Living with ms: family planning

Family Planning
Although MS itself does not affect the course of pregnancy, labor, or delivery, there are many other factors to consider. First, the issue of physically caring for a child in the face of a mounting disability must be considered. This doesn't preclude men and women with MS from having a family, but it does suggest certain support systems must be in place to help with the everyday emotional and physical challenges of parenting.

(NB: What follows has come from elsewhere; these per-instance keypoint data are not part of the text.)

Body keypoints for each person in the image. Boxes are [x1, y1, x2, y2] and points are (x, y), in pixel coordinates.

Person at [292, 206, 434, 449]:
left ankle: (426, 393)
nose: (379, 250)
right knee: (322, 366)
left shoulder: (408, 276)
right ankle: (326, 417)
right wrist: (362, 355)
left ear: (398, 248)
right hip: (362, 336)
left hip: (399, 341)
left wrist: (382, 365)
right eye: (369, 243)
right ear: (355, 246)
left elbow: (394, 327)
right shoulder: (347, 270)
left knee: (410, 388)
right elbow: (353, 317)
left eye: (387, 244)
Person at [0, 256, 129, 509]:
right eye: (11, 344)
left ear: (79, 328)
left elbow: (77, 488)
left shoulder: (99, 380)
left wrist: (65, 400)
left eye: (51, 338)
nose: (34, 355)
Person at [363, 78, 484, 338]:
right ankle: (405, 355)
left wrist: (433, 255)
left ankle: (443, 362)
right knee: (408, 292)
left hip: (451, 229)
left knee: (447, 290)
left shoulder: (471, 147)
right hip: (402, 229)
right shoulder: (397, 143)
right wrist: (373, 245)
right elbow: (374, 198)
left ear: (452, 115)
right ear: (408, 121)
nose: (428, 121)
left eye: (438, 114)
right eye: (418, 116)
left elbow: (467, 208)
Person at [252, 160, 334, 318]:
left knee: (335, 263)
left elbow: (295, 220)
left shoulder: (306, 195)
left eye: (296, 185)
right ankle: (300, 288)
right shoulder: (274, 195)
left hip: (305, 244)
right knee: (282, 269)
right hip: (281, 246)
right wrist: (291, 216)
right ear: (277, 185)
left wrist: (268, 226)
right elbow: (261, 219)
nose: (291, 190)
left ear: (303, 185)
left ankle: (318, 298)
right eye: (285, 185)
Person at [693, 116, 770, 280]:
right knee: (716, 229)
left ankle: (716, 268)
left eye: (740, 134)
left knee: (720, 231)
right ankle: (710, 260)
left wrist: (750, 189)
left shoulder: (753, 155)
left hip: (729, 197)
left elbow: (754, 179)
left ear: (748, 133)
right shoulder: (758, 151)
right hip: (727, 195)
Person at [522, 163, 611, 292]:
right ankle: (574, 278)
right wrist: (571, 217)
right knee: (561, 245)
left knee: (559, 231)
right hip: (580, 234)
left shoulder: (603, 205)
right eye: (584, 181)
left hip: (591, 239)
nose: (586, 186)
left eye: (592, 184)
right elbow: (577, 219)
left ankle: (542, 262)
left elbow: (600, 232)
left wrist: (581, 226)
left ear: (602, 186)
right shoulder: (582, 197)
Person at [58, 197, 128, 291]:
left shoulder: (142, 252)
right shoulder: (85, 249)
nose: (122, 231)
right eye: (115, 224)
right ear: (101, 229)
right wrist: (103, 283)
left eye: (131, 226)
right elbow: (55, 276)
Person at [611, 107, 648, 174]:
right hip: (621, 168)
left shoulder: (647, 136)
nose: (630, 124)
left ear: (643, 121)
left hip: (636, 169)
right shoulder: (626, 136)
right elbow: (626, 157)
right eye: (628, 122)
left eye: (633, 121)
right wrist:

The second factor to consider is medicinal treatment during pregnancy. The safety of some of the medications used to treat symptoms of MS, and those that change the course of the disease, have not been established in pregnancy. MS medications may increase the chance of miscarriage. Prior to conception, women considering pregnancy must have a careful review of all prescription and over-the-counter medications, as well as supplements.
Pregnancy is a common concern among women with MS. There are still many unanswered questions when it comes to the effects that pregnancy, labor, and delivery have on the course of MS. Many studies have shown that symptoms of MS lessen during pregnancy. However, these remissions may be short-lived, and exacerbations may become more frequent within a few months following delivery. Temporary improvement in MS disease activity may be partially explained by the natural quieting of the immune system during pregnancy. To prevent the mother's immune cells from seeing the fetus as foreign and mounting an attack, the body temporarily dampens the immune system. The immune system then slowly returns to its normal mode after delivery.
Until there is evidence to suggest that immune therapies are safe for the fetus, these therapies are not recommended during pregnancy and breast-feeding. Immune therapy can be stopped during pregnancy and resumed after breast-feeding is completed.